*** Block opens ***

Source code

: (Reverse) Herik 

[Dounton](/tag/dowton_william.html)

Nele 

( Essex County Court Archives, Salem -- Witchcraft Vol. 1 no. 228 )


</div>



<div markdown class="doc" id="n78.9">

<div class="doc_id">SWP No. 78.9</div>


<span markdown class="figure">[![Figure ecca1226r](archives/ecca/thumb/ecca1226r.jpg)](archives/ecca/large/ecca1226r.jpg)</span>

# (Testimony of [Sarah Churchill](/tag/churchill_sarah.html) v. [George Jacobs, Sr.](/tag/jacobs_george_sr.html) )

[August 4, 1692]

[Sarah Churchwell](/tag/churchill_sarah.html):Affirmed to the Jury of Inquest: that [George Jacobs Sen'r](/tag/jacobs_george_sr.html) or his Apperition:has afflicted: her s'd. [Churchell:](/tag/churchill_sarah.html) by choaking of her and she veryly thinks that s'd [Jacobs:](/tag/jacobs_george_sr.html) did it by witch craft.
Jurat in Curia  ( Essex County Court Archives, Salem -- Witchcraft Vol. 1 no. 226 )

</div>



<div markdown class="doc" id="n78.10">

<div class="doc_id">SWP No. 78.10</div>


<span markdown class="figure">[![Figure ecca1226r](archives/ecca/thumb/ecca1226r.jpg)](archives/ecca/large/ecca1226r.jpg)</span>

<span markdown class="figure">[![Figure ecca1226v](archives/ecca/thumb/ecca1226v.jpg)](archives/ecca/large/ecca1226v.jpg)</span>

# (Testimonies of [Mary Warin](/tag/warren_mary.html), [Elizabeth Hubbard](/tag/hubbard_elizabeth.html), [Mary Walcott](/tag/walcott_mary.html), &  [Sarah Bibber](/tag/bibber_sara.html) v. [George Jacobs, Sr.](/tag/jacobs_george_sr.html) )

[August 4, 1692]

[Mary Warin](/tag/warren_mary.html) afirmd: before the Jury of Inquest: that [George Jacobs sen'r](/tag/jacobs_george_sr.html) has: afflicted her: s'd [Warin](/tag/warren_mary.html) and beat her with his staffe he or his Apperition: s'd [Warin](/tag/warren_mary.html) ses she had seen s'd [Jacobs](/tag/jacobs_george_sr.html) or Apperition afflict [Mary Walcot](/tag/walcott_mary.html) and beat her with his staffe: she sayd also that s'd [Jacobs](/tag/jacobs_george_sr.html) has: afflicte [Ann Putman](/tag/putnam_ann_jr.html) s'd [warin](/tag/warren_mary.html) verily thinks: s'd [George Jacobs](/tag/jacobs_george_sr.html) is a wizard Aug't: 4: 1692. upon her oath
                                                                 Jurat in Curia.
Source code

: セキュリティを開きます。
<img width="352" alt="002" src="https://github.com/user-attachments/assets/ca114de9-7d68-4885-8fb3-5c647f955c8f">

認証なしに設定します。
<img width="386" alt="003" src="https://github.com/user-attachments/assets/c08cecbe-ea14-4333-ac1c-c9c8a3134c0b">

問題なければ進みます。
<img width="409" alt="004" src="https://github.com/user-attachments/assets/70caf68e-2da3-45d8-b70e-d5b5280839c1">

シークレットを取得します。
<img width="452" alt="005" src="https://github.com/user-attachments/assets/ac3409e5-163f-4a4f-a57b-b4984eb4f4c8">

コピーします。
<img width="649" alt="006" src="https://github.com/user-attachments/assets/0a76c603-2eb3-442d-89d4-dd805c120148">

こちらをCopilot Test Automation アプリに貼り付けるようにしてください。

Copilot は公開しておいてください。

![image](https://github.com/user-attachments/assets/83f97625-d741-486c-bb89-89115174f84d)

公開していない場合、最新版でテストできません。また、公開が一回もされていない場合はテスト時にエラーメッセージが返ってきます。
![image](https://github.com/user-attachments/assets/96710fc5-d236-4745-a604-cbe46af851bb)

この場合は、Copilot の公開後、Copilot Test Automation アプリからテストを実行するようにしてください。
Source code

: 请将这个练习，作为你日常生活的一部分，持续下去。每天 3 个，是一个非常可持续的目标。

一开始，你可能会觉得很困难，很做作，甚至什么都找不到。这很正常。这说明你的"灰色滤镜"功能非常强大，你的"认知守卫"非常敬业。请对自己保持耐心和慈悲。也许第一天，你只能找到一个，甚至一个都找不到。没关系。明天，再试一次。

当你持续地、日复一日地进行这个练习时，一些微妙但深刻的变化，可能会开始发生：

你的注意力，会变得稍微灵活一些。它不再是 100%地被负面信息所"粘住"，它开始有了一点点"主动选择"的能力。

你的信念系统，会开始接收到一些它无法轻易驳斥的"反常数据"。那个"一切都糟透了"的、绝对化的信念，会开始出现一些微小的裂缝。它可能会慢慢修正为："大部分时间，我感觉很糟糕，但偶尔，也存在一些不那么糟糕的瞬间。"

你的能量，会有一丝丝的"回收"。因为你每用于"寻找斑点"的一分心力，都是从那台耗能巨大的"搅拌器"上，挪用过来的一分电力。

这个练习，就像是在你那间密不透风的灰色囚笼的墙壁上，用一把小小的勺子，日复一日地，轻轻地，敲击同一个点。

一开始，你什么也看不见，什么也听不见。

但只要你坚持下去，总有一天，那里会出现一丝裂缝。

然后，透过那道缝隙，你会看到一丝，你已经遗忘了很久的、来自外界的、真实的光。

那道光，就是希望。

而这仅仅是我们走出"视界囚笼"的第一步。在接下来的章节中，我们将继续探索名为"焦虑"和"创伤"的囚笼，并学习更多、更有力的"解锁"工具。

*** Block closes ***

■ What the task requires
The answer is all of the material, given again exactly.

■ Solution for this task
Source code

: (Reverse) Herik 

[Dounton](/tag/dowton_william.html)

Nele 

( Essex County Court Archives, Salem -- Witchcraft Vol. 1 no. 228 )


</div>



<div markdown class="doc" id="n78.9">

<div class="doc_id">SWP No. 78.9</div>


<span markdown class="figure">[![Figure ecca1226r](archives/ecca/thumb/ecca1226r.jpg)](archives/ecca/large/ecca1226r.jpg)</span>

# (Testimony of [Sarah Churchill](/tag/churchill_sarah.html) v. [George Jacobs, Sr.](/tag/jacobs_george_sr.html) )

[August 4, 1692]

[Sarah Churchwell](/tag/churchill_sarah.html):Affirmed to the Jury of Inquest: that [George Jacobs Sen'r](/tag/jacobs_george_sr.html) or his Apperition:has afflicted: her s'd. [Churchell:](/tag/churchill_sarah.html) by choaking of her and she veryly thinks that s'd [Jacobs:](/tag/jacobs_george_sr.html) did it by witch craft.
Jurat in Curia  ( Essex County Court Archives, Salem -- Witchcraft Vol. 1 no. 226 )

</div>



<div markdown class="doc" id="n78.10">

<div class="doc_id">SWP No. 78.10</div>


<span markdown class="figure">[![Figure ecca1226r](archives/ecca/thumb/ecca1226r.jpg)](archives/ecca/large/ecca1226r.jpg)</span>

<span markdown class="figure">[![Figure ecca1226v](archives/ecca/thumb/ecca1226v.jpg)](archives/ecca/large/ecca1226v.jpg)</span>

# (Testimonies of [Mary Warin](/tag/warren_mary.html), [Elizabeth Hubbard](/tag/hubbard_elizabeth.html), [Mary Walcott](/tag/walcott_mary.html), &  [Sarah Bibber](/tag/bibber_sara.html) v. [George Jacobs, Sr.](/tag/jacobs_george_sr.html) )

[August 4, 1692]

[Mary Warin](/tag/warren_mary.html) afirmd: before the Jury of Inquest: that [George Jacobs sen'r](/tag/jacobs_george_sr.html) has: afflicted her: s'd [Warin](/tag/warren_mary.html) and beat her with his staffe he or his Apperition: s'd [Warin](/tag/warren_mary.html) ses she had seen s'd [Jacobs](/tag/jacobs_george_sr.html) or Apperition afflict [Mary Walcot](/tag/walcott_mary.html) and beat her with his staffe: she sayd also that s'd [Jacobs](/tag/jacobs_george_sr.html) has: afflicte [Ann Putman](/tag/putnam_ann_jr.html) s'd [warin](/tag/warren_mary.html) verily thinks: s'd [George Jacobs](/tag/jacobs_george_sr.html) is a wizard Aug't: 4: 1692. upon her oath
                                                                 Jurat in Curia.
Source code

: セキュリティを開きます。
<img width="352" alt="002" src="https://github.com/user-attachments/assets/ca114de9-7d68-4885-8fb3-5c647f955c8f">

認証なしに設定します。
<img width="386" alt="003" src="https://github.com/user-attachments/assets/c08cecbe-ea14-4333-ac1c-c9c8a3134c0b">

問題なければ進みます。
<img width="409" alt="004" src="https://github.com/user-attachments/assets/70caf68e-2da3-45d8-b70e-d5b5280839c1">

シークレットを取得します。
<img width="452" alt="005" src="https://github.com/user-attachments/assets/ac3409e5-163f-4a4f-a57b-b4984eb4f4c8">

コピーします。
<img width="649" alt="006" src="https://github.com/user-attachments/assets/0a76c603-2eb3-442d-89d4-dd805c120148">

こちらをCopilot Test Automation アプリに貼り付けるようにしてください。

Copilot は公開しておいてください。

![image](https://github.com/user-attachments/assets/83f97625-d741-486c-bb89-89115174f84d)

公開していない場合、最新版でテストできません。また、公開が一回もされていない場合はテスト時にエラーメッセージが返ってきます。
![image](https://github.com/user-attachments/assets/96710fc5-d236-4745-a604-cbe46af851bb)

この場合は、Copilot の公開後、Copilot Test Automation アプリからテストを実行するようにしてください。
Source code

: 请将这个练习，作为你日常生活的一部分，持续下去。每天 3 个，是一个非常可持续的目标。

一开始，你可能会觉得很困难，很做作，甚至什么都找不到。这很正常。这说明你的"灰色滤镜"功能非常强大，你的"认知守卫"非常敬业。请对自己保持耐心和慈悲。也许第一天，你只能找到一个，甚至一个都找不到。没关系。明天，再试一次。

当你持续地、日复一日地进行这个练习时，一些微妙但深刻的变化，可能会开始发生：

你的注意力，会变得稍微灵活一些。它不再是 100%地被负面信息所"粘住"，它开始有了一点点"主动选择"的能力。

你的信念系统，会开始接收到一些它无法轻易驳斥的"反常数据"。那个"一切都糟透了"的、绝对化的信念，会开始出现一些微小的裂缝。它可能会慢慢修正为："大部分时间，我感觉很糟糕，但偶尔，也存在一些不那么糟糕的瞬间。"

你的能量，会有一丝丝的"回收"。因为你每用于"寻找斑点"的一分心力，都是从那台耗能巨大的"搅拌器"上，挪用过来的一分电力。

这个练习，就像是在你那间密不透风的灰色囚笼的墙壁上，用一把小小的勺子，日复一日地，轻轻地，敲击同一个点。

一开始，你什么也看不见，什么也听不见。

但只要你坚持下去，总有一天，那里会出现一丝裂缝。

然后，透过那道缝隙，你会看到一丝，你已经遗忘了很久的、来自外界的、真实的光。

那道光，就是希望。

而这仅仅是我们走出"视界囚笼"的第一步。在接下来的章节中，我们将继续探索名为"焦虑"和"创伤"的囚笼，并学习更多、更有力的"解锁"工具。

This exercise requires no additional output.